“Post-Rock is an anti–genre, impossible to fence in”; “open-ended, yet precise”; “British post-rock between 1990-4 is one of the most fascinating, nebulous and foreword-thinking periods in music”; “texture over riff and ambience over traditional rock hierarchies”.
These are a few of the selling points of post-rock, that period in the mid-nineties, that probably represented the last self-conscious stance of rock music, before it died (please see the previous blog).. It’s certainly the last period that I involved myself seriously in, although, to be frank, there wasn’t a lot of product emerging from this genre that I would seriously recommend to the notional later listener.
Jeanette Leech’s recent book on post-rock is a valiant attempt to present this music as a fascinating sub-genre. Unfortunately, most of the albums emerging from this scene are bloodless and ultimately not very memorable - name me one classic post-rock album? I was shocked the other day when listening to the first Tortoise album, to realise how boring it is. Why did I rate this album? Was it the hype? Tortoise by name…Ditto Spiderland, surely one of the most overrated albums of all time? And as for Math-Rock…

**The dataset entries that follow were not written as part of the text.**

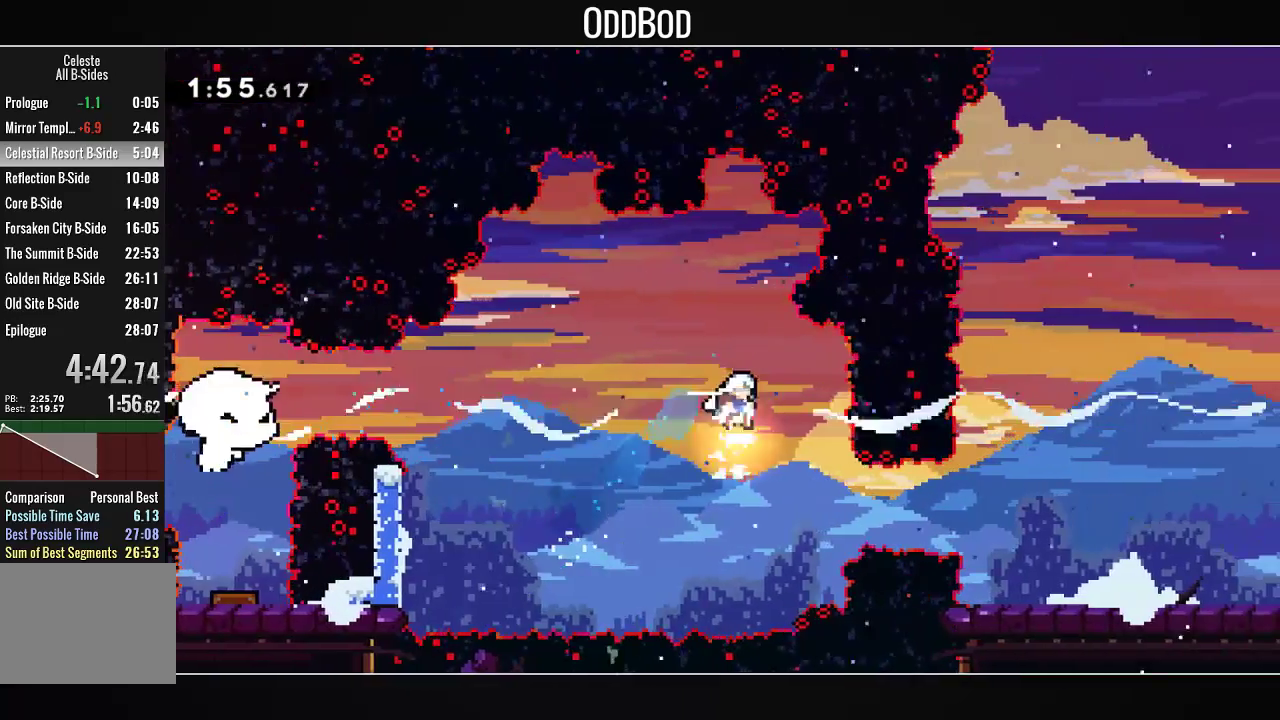
{"buttons": ["DPAD_RIGHT"], "left_stick": "center", "right_stick": "center", "events": [[233, "L2", "down"], [267, "R1", "down"], [367, "L2", "up"], [400, "R1", "up"]]}
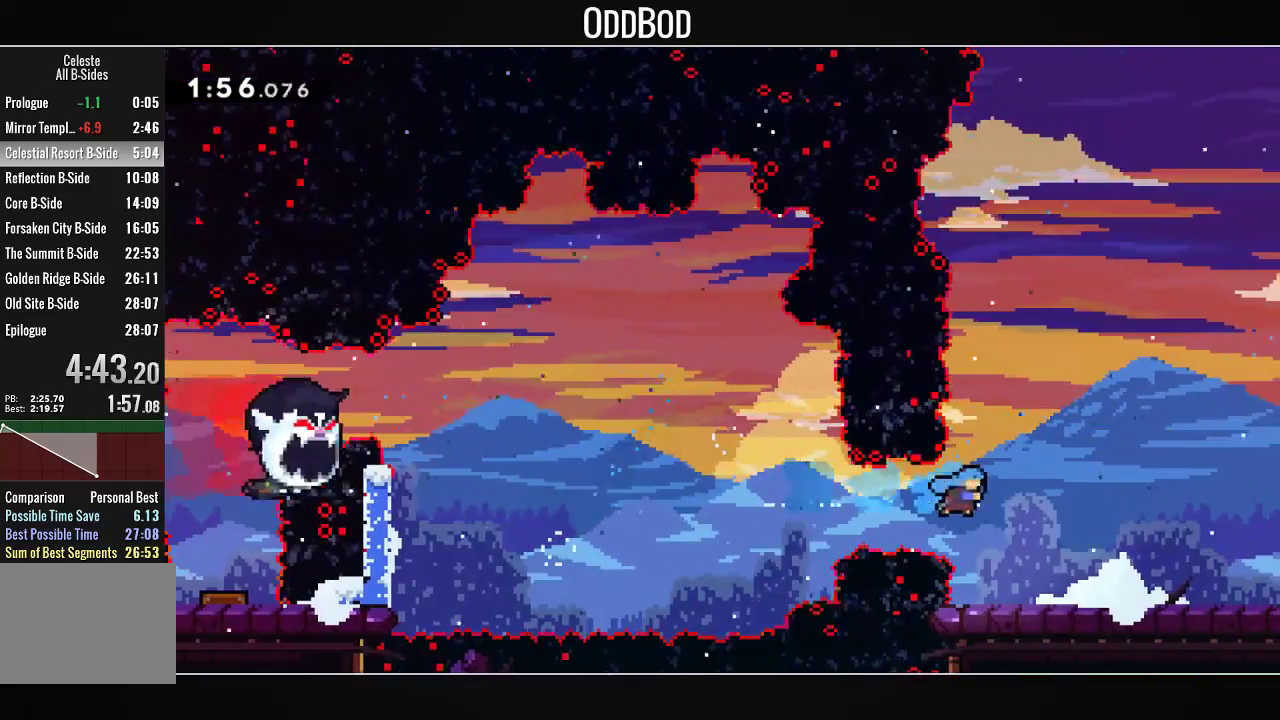
{"buttons": ["CROSS", "DPAD_RIGHT"], "left_stick": "center", "right_stick": "center", "events": [[167, "DPAD_DOWN", "down"], [267, "R1", "down"], [433, "R1", "up"], [467, "CROSS", "down"], [500, "DPAD_DOWN", "up"]]}
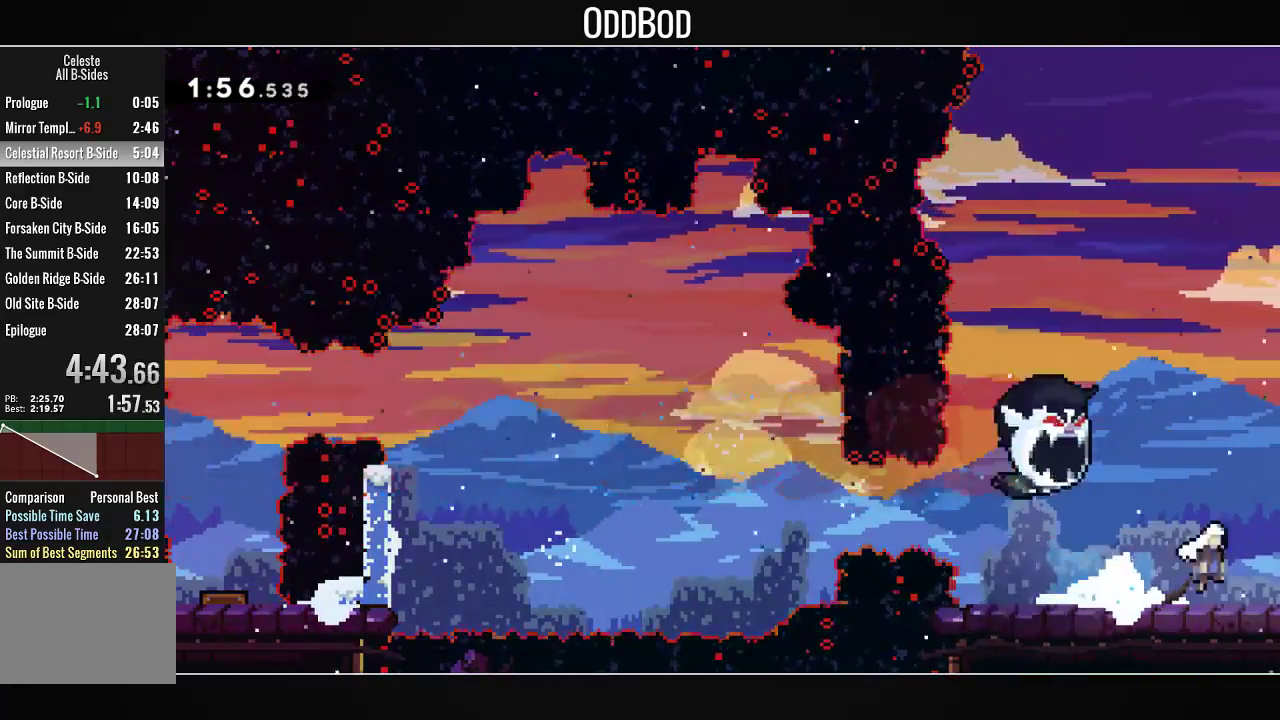
{"buttons": ["DPAD_RIGHT"], "left_stick": "center", "right_stick": "center", "events": [[67, "CROSS", "up"]]}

Leech’s book leads seamlessly on from Hepworth’s, with the convenient caesura of Kurt Kobain;s suicide,and the back story of the Post-Rock bands read like a Spinal Tap parody, earnest young musicians who really have little to make them in any way interesting, apart from the usual armamentarium of shifting leaderships and unconventional instruments. And usually terrible vocalists. Leech’s book describes the 90s avant rock scene in the UK and the USA in some detail, which was undoubtedly an exciting time in retrospect, but which ultimately produced very little in terms of classic material. Go on - name me a really great album by Disco Inferno, Laika, Moonshake, Seefeel or Butterfly Child?. Or, to be frank, the great Stereolab. Let’s hear it for Insides or Papa Sprain (or what’s left of ‘em). I did like Main though, and loved the Isolationalist strain (Kevin Martin) that led through to God Speed You Black Emperor.
Whatever my gripes, this was a very interesting decade. And probably the last before I gave up the ghost, either in reflection of the death of rock or because I am too old and my hair is too long.